Q: What is the commutative property, and how is it used in simplifying algebraic expressions?

A: The commutative property states that the order of the terms in an expression does not change the value of the expression. For example, in the expression [$(4x - 3) + (2x - 4)$, we can rearrange the terms to get:

2x - 4 + 4x - 3

The commutative property is used to rearrange the terms in an expression and make it easier to simplify.

Q: What is the associative property, and how is it used in simplifying algebraic expressions?

A: The associative property states that the order in which we perform operations in an expression does not change the value of the expression. For example, in the expression [$(4x - 3) + (2x - 4)$, we can group the terms as follows:

(4x - 3) + (2x - 4) = (4x + 2x) + (-3 - 4)

The associative property is used to group the terms in an expression and make it easier to simplify.

Q: How do I know when to use the distributive property, the commutative property, and the associative property in simplifying algebraic expressions?

A: The distributive property, the commutative property, and the associative property are all used to simplify algebraic expressions. The distributive property is used to distribute the negative sign to the terms inside the parentheses. The commutative property is used to rearrange the terms in an expression. The associative property is used to group the terms in an expression.

Q: What are some common mistakes to avoid when simplifying algebraic expressions?

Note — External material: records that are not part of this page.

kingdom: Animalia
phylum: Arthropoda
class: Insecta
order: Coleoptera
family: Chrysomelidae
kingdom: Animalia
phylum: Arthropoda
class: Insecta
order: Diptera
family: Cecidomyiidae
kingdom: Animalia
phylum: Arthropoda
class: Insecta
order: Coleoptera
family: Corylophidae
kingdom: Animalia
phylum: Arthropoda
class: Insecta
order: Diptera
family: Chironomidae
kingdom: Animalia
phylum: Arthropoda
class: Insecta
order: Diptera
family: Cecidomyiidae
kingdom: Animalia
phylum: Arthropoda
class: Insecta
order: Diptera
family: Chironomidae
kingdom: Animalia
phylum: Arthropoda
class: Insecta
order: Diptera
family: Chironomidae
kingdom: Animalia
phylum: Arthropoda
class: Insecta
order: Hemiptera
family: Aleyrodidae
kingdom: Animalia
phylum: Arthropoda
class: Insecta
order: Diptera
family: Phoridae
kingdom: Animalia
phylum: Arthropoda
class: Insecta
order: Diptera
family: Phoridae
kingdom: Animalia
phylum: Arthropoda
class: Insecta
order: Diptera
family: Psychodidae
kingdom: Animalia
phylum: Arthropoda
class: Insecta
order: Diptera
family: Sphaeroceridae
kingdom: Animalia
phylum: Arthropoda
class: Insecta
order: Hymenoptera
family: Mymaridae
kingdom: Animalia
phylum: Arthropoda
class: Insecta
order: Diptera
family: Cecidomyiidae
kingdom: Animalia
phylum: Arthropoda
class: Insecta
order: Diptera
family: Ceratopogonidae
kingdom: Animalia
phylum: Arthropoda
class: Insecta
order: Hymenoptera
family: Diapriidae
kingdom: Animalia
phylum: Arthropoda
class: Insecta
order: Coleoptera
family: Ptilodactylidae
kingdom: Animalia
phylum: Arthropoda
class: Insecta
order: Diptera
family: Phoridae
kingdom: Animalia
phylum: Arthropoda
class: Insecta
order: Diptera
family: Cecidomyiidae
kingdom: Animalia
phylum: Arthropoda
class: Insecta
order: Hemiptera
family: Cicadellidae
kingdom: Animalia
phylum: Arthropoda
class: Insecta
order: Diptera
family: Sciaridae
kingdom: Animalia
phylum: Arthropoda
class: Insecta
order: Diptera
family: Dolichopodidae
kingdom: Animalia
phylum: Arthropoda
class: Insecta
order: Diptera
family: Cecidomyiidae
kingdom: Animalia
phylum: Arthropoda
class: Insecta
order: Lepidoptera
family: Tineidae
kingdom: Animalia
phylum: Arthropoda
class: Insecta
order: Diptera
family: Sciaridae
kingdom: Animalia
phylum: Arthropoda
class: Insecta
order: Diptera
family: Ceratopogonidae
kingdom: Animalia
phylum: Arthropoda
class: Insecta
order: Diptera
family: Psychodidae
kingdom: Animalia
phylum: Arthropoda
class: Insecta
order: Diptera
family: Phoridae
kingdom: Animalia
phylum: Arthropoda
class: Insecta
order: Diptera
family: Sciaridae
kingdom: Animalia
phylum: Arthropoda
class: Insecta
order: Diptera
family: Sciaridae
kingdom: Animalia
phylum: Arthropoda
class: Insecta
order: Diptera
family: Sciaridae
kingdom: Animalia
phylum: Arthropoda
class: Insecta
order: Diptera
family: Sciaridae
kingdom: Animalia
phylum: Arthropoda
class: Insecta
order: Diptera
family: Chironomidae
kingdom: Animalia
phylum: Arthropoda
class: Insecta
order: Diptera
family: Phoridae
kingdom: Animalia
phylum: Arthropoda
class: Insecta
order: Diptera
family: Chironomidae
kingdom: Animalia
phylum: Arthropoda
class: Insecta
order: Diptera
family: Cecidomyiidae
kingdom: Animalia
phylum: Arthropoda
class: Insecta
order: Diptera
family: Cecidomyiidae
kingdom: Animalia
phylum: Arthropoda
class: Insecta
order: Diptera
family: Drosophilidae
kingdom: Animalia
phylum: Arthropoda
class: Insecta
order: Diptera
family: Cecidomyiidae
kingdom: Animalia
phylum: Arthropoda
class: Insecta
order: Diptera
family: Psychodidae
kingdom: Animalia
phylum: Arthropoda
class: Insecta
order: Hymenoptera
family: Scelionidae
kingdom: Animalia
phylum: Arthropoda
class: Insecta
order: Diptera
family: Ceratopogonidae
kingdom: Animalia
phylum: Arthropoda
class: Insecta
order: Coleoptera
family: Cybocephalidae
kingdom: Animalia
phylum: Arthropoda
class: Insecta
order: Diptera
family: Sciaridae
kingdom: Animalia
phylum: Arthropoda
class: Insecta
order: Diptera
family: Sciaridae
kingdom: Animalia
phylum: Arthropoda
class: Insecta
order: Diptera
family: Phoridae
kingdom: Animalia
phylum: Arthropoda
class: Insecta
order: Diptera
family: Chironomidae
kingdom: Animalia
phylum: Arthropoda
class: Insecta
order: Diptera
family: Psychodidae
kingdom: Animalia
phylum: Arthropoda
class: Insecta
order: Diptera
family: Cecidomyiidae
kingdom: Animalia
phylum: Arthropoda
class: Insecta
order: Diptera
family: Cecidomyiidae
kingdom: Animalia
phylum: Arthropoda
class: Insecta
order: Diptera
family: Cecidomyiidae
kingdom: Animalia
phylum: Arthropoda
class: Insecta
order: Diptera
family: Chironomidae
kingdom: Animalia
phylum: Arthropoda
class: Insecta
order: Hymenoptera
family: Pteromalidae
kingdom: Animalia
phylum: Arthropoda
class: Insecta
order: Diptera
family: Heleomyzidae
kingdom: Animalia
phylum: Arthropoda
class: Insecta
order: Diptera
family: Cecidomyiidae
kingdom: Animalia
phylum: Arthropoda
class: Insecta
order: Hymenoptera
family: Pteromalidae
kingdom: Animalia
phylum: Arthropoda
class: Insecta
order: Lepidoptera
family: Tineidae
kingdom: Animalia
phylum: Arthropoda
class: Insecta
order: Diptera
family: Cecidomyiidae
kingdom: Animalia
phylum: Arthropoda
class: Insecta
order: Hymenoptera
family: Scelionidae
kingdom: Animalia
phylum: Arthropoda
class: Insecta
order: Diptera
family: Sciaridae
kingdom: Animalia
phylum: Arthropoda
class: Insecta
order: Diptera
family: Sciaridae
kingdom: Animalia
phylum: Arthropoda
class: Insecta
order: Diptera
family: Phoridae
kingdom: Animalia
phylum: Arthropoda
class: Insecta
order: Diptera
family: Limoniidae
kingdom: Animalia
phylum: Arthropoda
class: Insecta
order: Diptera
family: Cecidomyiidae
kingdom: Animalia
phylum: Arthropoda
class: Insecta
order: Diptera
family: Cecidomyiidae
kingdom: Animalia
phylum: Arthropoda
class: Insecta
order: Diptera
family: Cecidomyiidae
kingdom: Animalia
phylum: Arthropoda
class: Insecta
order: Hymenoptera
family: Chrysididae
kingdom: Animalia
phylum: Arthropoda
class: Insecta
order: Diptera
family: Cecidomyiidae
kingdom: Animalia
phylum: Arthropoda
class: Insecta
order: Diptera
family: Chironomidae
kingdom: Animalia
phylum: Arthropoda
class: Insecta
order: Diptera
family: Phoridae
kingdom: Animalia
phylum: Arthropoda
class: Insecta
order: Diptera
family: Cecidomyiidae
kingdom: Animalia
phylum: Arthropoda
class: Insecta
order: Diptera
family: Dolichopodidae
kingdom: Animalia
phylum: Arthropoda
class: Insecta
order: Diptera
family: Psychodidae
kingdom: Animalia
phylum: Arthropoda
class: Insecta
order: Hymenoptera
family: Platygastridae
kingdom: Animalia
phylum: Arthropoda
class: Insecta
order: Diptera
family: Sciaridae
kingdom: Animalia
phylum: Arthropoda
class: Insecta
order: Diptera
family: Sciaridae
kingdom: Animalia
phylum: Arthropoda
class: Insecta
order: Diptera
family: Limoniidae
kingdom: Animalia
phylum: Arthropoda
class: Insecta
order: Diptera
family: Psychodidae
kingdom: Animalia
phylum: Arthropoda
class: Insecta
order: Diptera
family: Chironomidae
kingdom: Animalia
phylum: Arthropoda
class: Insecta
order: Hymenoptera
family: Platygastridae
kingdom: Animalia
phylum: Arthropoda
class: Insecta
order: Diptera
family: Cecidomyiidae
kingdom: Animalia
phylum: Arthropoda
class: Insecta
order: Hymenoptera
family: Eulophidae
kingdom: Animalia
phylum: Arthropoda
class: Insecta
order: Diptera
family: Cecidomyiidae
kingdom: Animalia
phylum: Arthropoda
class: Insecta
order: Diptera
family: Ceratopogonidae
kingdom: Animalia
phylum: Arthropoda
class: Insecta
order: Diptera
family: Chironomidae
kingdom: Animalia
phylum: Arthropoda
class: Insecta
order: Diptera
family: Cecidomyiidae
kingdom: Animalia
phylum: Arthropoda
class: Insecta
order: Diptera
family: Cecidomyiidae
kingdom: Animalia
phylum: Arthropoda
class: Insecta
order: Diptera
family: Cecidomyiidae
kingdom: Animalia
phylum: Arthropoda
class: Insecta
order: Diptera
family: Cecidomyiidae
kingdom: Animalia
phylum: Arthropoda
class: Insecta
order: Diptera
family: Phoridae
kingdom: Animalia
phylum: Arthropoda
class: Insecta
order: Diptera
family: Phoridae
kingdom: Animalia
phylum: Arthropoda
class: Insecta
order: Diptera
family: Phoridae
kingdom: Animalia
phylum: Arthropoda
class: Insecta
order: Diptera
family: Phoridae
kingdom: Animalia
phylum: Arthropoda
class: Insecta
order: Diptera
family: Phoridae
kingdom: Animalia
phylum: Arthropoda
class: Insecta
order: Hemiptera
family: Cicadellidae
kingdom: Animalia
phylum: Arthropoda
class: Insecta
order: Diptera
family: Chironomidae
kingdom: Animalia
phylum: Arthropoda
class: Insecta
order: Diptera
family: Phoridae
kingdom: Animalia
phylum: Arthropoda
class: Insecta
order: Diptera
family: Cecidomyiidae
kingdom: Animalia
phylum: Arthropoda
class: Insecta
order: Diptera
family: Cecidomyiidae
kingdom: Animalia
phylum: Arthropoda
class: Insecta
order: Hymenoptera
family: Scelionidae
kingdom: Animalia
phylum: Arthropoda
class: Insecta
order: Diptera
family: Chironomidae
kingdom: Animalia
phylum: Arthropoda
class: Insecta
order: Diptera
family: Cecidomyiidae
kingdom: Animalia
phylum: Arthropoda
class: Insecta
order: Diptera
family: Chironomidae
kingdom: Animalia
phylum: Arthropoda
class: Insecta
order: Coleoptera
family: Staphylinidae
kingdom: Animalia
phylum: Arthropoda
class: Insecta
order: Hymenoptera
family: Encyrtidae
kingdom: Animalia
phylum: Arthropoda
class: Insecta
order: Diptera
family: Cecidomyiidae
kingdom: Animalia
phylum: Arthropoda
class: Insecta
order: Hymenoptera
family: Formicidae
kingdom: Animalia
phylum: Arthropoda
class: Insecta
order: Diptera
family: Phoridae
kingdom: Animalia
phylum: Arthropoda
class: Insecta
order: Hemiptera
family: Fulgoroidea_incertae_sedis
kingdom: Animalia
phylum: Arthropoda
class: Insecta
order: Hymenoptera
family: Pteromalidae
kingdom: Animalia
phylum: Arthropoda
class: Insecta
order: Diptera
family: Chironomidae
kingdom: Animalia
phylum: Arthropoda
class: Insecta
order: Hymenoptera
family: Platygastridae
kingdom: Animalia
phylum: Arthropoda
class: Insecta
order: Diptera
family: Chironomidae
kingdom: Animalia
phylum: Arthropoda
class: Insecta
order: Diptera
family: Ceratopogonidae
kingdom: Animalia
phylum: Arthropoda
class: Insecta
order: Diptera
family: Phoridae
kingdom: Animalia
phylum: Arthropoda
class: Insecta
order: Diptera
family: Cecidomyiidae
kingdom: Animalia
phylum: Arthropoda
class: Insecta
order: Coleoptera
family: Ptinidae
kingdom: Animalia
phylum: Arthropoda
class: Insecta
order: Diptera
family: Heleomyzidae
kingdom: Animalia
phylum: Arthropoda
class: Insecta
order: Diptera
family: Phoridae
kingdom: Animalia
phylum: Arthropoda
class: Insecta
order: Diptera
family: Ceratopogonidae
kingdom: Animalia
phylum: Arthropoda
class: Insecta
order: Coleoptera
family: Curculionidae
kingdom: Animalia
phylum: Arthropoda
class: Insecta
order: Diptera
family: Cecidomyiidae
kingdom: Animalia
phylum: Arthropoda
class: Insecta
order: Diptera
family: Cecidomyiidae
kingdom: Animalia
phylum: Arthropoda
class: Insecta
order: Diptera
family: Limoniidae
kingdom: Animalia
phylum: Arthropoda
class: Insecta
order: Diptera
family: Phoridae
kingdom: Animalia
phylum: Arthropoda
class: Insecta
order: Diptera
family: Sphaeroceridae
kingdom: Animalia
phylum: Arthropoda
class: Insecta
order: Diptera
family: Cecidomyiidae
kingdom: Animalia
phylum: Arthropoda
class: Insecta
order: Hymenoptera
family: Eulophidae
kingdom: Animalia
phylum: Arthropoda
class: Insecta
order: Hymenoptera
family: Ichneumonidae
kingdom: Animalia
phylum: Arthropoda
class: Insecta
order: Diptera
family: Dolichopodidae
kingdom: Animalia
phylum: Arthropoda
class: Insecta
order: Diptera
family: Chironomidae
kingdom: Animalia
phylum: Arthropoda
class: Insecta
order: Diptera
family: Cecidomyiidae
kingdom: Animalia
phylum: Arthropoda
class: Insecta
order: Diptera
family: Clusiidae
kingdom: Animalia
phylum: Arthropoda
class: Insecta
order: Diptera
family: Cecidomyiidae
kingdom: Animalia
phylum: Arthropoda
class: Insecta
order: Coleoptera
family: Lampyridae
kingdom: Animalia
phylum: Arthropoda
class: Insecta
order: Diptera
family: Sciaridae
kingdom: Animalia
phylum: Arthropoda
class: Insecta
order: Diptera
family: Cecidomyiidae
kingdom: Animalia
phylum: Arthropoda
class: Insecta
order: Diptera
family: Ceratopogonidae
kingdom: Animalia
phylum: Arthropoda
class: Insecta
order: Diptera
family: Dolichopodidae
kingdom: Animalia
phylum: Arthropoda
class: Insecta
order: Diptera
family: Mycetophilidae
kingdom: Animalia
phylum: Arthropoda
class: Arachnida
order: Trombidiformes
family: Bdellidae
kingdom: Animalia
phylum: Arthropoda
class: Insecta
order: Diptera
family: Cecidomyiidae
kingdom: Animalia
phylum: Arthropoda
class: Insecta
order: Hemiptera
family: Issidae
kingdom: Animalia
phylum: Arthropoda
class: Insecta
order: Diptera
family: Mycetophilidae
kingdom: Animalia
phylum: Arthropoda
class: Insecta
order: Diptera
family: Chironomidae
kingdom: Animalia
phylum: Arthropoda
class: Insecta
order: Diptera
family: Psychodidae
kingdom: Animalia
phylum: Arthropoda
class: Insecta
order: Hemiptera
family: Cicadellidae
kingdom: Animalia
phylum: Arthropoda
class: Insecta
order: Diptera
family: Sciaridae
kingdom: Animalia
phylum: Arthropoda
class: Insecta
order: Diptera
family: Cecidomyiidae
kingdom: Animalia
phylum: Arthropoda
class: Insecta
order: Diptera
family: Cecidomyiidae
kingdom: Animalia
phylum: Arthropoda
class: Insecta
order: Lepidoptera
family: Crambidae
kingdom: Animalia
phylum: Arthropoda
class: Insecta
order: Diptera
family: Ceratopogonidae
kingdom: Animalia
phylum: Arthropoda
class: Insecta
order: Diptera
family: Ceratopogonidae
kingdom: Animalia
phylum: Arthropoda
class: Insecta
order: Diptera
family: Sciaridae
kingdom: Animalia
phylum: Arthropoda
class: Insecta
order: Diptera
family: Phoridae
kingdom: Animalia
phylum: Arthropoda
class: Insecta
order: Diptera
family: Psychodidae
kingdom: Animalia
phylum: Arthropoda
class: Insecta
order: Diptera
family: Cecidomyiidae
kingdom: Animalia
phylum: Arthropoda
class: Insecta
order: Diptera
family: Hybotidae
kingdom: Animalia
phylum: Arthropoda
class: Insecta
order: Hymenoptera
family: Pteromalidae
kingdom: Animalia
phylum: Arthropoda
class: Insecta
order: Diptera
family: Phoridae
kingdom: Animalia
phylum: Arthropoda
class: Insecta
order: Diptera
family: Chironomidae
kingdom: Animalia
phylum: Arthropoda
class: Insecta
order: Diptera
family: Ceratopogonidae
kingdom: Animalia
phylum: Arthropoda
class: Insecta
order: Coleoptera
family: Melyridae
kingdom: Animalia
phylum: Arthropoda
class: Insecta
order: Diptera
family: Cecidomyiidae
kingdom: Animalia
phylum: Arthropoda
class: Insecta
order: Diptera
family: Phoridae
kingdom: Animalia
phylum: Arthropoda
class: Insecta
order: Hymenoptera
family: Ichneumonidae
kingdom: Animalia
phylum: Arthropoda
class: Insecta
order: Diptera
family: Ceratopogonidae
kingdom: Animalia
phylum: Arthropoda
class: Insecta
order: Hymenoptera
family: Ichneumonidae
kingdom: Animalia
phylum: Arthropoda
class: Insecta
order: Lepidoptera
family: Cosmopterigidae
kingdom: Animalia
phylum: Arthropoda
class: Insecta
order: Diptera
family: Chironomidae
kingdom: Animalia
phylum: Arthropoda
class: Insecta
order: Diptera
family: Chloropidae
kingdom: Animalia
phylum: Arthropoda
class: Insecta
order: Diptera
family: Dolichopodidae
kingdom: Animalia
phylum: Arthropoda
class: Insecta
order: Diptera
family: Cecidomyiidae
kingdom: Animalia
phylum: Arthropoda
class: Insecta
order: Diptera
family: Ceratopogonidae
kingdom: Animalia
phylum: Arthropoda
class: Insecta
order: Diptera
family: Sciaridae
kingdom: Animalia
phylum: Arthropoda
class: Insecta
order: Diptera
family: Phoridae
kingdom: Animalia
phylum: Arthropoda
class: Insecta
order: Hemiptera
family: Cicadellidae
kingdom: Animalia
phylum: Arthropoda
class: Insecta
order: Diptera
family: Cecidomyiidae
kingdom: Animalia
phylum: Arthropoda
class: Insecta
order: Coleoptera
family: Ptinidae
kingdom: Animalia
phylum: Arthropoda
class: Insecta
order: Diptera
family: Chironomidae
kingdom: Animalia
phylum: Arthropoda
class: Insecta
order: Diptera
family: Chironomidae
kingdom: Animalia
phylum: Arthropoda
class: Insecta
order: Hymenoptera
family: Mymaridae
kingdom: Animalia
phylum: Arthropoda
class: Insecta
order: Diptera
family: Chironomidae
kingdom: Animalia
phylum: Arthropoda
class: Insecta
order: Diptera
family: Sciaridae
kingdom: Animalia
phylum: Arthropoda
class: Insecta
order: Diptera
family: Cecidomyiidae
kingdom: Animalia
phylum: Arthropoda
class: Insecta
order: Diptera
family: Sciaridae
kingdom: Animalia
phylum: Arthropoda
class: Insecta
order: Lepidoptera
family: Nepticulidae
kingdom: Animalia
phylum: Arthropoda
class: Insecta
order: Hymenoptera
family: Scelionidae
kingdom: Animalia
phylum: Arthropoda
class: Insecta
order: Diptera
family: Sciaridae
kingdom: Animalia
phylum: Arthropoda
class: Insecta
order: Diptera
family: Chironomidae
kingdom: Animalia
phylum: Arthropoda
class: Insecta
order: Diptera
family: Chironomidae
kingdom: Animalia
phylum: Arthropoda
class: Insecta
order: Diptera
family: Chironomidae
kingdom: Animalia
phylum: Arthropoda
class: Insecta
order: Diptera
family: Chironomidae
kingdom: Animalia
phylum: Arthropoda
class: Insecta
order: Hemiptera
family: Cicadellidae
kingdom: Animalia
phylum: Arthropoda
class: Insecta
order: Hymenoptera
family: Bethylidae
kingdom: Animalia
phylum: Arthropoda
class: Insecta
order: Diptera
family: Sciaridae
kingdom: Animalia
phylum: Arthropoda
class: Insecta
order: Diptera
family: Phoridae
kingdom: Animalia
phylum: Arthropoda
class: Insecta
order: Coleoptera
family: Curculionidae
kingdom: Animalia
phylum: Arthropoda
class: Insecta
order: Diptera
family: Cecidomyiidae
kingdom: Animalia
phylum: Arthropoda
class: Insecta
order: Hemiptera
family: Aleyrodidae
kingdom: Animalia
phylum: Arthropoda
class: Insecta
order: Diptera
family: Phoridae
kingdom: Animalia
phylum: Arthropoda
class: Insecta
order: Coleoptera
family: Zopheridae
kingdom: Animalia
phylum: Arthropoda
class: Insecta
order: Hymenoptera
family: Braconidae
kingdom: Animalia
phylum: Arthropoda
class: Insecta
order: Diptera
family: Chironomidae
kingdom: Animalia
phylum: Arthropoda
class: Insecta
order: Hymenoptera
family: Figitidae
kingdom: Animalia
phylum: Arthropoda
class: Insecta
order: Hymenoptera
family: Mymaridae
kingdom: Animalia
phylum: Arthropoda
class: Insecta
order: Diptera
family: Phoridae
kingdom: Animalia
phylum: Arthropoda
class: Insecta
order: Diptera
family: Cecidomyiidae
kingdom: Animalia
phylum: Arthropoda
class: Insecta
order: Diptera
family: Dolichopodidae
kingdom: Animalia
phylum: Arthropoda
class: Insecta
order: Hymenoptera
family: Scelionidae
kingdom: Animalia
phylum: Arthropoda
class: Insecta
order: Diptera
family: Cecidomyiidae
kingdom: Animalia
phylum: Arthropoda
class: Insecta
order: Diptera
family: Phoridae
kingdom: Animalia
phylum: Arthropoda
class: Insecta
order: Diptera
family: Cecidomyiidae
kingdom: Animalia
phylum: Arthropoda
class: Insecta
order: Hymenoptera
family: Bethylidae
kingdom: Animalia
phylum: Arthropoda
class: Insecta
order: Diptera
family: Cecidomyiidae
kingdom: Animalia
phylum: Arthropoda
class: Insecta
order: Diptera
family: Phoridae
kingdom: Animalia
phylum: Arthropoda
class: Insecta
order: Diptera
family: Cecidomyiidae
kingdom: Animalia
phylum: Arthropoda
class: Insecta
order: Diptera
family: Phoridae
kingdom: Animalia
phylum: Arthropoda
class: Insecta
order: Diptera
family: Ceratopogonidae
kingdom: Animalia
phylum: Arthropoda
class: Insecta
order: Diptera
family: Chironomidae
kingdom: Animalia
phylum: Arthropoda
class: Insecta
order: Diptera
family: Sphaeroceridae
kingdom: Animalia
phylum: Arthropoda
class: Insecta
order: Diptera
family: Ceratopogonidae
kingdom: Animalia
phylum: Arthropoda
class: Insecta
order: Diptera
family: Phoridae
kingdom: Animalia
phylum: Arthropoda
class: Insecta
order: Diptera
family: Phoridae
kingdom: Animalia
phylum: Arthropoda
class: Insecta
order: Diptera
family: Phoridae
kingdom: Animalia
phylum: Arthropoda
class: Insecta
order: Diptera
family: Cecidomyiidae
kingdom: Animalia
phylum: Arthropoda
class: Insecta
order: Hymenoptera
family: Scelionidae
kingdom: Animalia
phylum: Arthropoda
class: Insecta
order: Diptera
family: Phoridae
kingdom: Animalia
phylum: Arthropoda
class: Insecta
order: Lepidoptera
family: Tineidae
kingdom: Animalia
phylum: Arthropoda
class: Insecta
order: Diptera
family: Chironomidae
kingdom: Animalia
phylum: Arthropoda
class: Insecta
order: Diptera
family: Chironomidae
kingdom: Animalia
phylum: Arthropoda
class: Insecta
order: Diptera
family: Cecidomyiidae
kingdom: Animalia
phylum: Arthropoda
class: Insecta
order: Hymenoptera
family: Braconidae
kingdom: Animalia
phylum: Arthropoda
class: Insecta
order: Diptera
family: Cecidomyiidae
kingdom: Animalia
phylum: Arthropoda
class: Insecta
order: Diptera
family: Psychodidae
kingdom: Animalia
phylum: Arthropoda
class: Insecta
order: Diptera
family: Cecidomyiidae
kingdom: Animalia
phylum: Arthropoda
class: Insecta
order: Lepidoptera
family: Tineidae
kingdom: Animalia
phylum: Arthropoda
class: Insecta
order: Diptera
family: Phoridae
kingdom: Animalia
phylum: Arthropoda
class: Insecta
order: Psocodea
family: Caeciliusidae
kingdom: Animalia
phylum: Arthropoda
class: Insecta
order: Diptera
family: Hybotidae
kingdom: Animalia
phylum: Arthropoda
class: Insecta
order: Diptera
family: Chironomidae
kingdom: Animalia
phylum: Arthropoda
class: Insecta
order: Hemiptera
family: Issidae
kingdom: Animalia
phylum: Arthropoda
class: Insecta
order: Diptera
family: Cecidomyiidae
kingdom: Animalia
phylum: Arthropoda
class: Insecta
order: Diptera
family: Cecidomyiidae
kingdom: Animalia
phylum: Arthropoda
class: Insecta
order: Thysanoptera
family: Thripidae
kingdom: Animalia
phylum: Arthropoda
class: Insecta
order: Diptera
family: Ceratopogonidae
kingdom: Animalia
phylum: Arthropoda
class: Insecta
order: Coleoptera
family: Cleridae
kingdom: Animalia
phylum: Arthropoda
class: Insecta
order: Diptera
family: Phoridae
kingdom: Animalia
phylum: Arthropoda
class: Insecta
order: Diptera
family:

A: Some common mistakes to avoid when simplifying algebraic expressions include:

  • Not using the distributive property
  • Not combining like terms
  • Not simplifying constant terms
  • Not using the commutative and associative properties

Conclusion

In conclusion, simplifying algebraic expressions is an essential skill in mathematics. By understanding the distributive property, combining like terms, simplifying constant terms, and using the commutative and associative properties, we can simplify expressions and solve problems more effectively. By following the tips and avoiding common mistakes, we can become proficient in simplifying algebraic expressions and tackle complex problems with confidence.